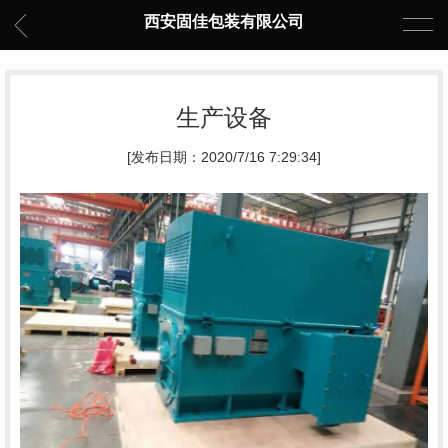
西安固佳包装有限公司
生产设备
[发布日期：2020/7/16 7:29:34]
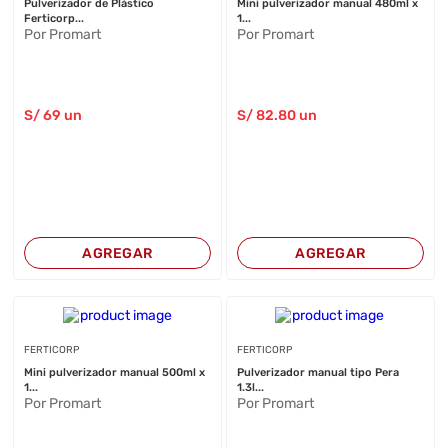
Pulverizador de Plástico
Mini pulverizador manual 480ml x
Ferticorp...
1...
Por Promart
Por Promart
S/
69
un
S/
82
.80
un
AGREGAR
AGREGAR
FERTICORP
FERTICORP
Mini pulverizador manual 500ml x
Pulverizador manual tipo Pera
1...
1.3l...
Por Promart
Por Promart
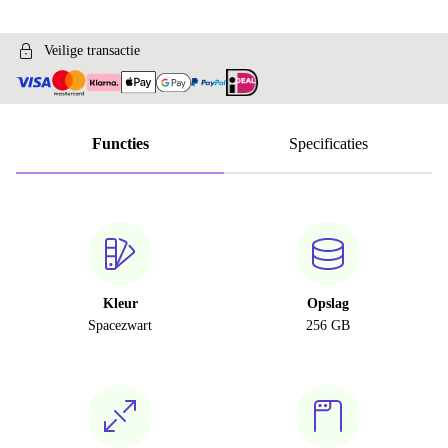
Veilige transactie
Functies
Specificaties
Kleur
Opslag
Spacezwart
256 GB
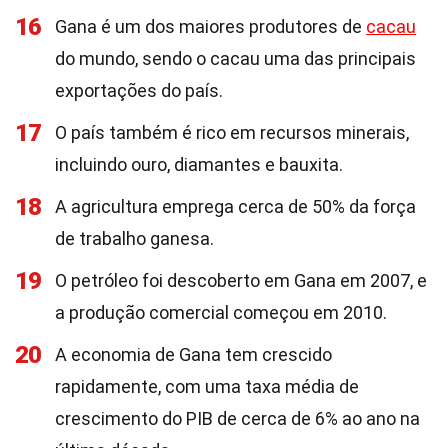
16
Gana é um dos maiores produtores de
cacau
do mundo, sendo o cacau uma das principais
exportações do país.
17
O país também é rico em recursos minerais,
incluindo ouro, diamantes e bauxita.
18
A agricultura emprega cerca de 50% da força
de trabalho ganesa.
19
O petróleo foi descoberto em Gana em 2007, e
a produção comercial começou em 2010.
20
A economia de Gana tem crescido
rapidamente, com uma taxa média de
crescimento do PIB de cerca de 6% ao ano na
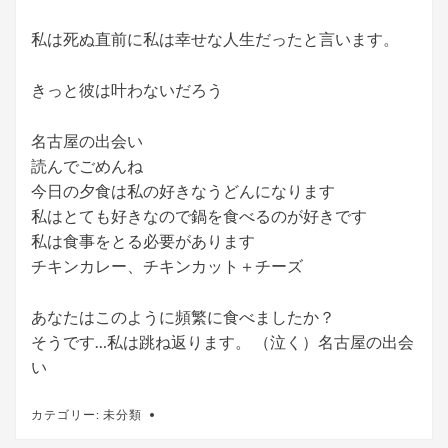
私は死ぬ直前に私は幸せな人生だったと言います。
きっと彼は叶わないだろう
名古屋の出会い
読んでごめんね
今日の夕食は私の好きなうどんになります
私はとても好きなので鍋を食べるのが好きです
私は食事をとる必要があります
チキンカレー、チキンカット＋チーズ
あなたはこのように頻繁に食べましたか？
そうです…私は跳ね返ります。 （泣く）名古屋の出会
い
カテゴリー:
未分類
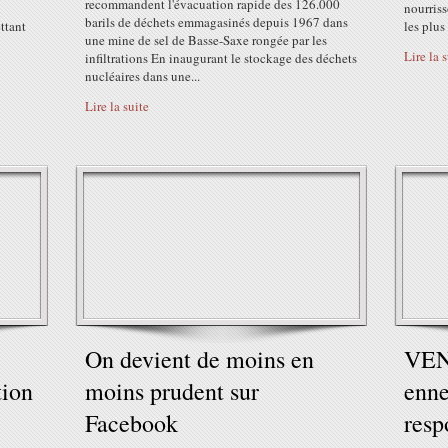
recommandent l'évacuation rapide des 126.000
u
nourriss
barils de déchets emmagasinés depuis 1967 dans
ttant
les plus 
une mine de sel de Basse-Saxe rongée par les
Lire la 
infiltrations En inaugurant le stockage des déchets
nucléaires dans une...
Lire la suite
On devient de moins en
VEN
tion
moins prudent sur
enne
Facebook
resp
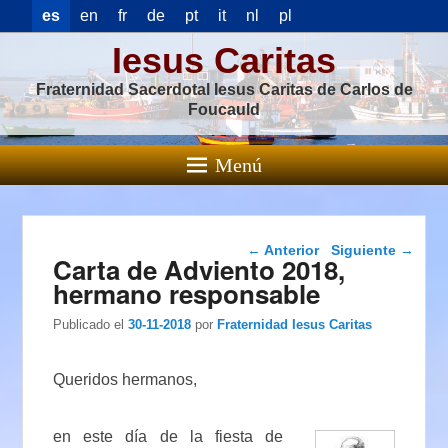
es
en
fr
de
pt
it
nl
pl
Iesus Caritas
Fraternidad Sacerdotal Iesus Caritas de Carlos de
Foucauld
Menú
Navegación de
←
Anterior
Siguiente
→
Carta de Adviento 2018,
entradas
hermano responsable
Publicado el
30-11-2018
por
Fraternidad Iesus Caritas
Queridos hermanos,
en este día de la fiesta de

*Problem statement*
Only the pictures are to be dropped; the rest of the material above must be duplicated exactly.

*Answer to the exercise*
西安固佳包装有限公司
生产设备
[发布日期：2020/7/16 7:29:34]
Pulverizador de Plástico
Mini pulverizador manual 480ml x
Ferticorp...
1...
Por Promart
Por Promart
S/
69
un
S/
82
.80
un
AGREGAR
AGREGAR
FERTICORP
FERTICORP
Mini pulverizador manual 500ml x
Pulverizador manual tipo Pera
1...
1.3l...
Por Promart
Por Promart
Veilige transactie
Functies
Specificaties
Kleur
Opslag
Spacezwart
256 GB
16
Gana é um dos maiores produtores de
cacau
do mundo, sendo o cacau uma das principais
exportações do país.
17
O país também é rico em recursos minerais,
incluindo ouro, diamantes e bauxita.
18
A agricultura emprega cerca de 50% da força
de trabalho ganesa.
19
O petróleo foi descoberto em Gana em 2007, e
a produção comercial começou em 2010.
20
A economia de Gana tem crescido
rapidamente, com uma taxa média de
crescimento do PIB de cerca de 6% ao ano na
私は死ぬ直前に私は幸せな人生だったと言います。
きっと彼は叶わないだろう
名古屋の出会い
読んでごめんね
今日の夕食は私の好きなうどんになります
私はとても好きなので鍋を食べるのが好きです
私は食事をとる必要があります
チキンカレー、チキンカット＋チーズ
あなたはこのように頻繁に食べましたか？
そうです…私は跳ね返ります。 （泣く）名古屋の出会
い
カテゴリー:
未分類
recommandent l'évacuation rapide des 126.000
u
nourriss
barils de déchets emmagasinés depuis 1967 dans
ttant
les plus 
une mine de sel de Basse-Saxe rongée par les
Lire la 
infiltrations En inaugurant le stockage des déchets
nucléaires dans une...
Lire la suite
On devient de moins en
VEN
tion
moins prudent sur
enne
Facebook
resp
es
en
fr
de
pt
it
nl
pl
Iesus Caritas
Fraternidad Sacerdotal Iesus Caritas de Carlos de
Foucauld
Menú
Navegación de
←
Anterior
Siguiente
→
Carta de Adviento 2018,
entradas
hermano responsable
Publicado el
30-11-2018
por
Fraternidad Iesus Caritas
Queridos hermanos,
en este día de la fiesta de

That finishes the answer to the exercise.